====== Record excerpts

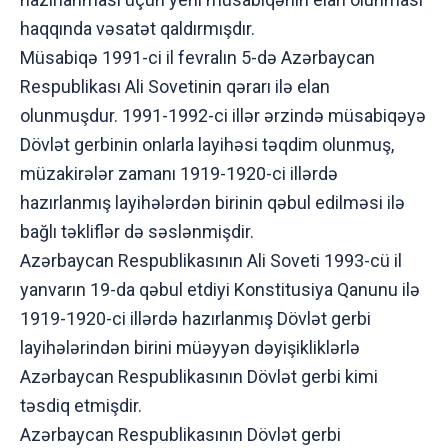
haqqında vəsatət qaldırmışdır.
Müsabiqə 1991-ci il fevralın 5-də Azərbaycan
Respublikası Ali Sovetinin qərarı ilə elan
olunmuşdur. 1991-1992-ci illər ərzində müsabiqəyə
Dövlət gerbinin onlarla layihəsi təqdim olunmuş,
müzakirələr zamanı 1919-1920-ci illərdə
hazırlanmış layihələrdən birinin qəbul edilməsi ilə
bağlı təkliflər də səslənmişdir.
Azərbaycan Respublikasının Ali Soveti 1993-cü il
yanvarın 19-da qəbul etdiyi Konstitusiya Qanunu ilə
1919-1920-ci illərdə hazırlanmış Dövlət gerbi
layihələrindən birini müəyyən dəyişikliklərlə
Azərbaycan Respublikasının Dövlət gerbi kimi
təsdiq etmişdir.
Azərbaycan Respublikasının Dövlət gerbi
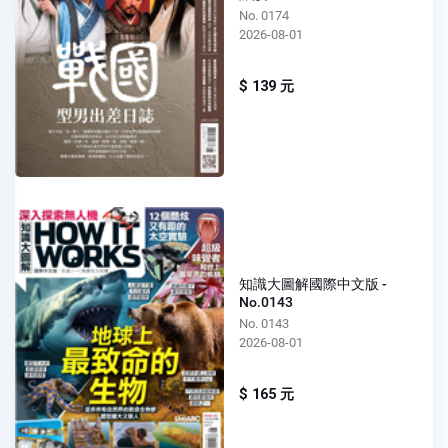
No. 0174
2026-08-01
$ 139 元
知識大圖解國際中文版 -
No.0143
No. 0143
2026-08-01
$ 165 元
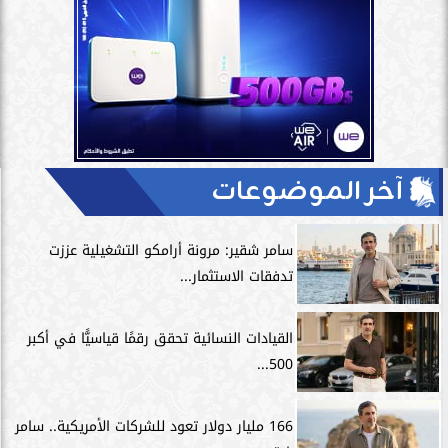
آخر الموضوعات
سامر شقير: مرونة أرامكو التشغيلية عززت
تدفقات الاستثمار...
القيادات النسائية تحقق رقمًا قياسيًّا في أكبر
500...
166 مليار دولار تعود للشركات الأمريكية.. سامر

============
====== Record excerpts

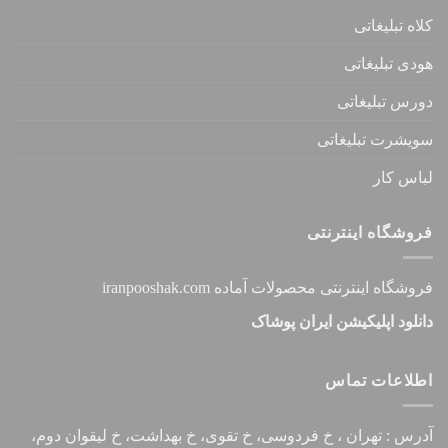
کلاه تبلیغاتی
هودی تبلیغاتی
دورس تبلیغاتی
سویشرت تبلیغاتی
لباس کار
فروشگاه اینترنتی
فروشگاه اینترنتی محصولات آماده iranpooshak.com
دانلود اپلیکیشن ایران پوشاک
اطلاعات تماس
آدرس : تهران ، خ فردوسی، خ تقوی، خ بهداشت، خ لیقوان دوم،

============

## [What is needed]
What you give back should be exactly the lines of the data above from the line with "Müsabiqə 1991-ci il fevralın 5-də Azərbaycan" through the line with "təsdiq etmişdir.", both of those included, and nothing more.

## [Written answer]
Müsabiqə 1991-ci il fevralın 5-də Azərbaycan
Respublikası Ali Sovetinin qərarı ilə elan
olunmuşdur. 1991-1992-ci illər ərzində müsabiqəyə
Dövlət gerbinin onlarla layihəsi təqdim olunmuş,
müzakirələr zamanı 1919-1920-ci illərdə
hazırlanmış layihələrdən birinin qəbul edilməsi ilə
bağlı təkliflər də səslənmişdir.
Azərbaycan Respublikasının Ali Soveti 1993-cü il
yanvarın 19-da qəbul etdiyi Konstitusiya Qanunu ilə
1919-1920-ci illərdə hazırlanmış Dövlət gerbi
layihələrindən birini müəyyən dəyişikliklərlə
Azərbaycan Respublikasının Dövlət gerbi kimi
təsdiq etmişdir.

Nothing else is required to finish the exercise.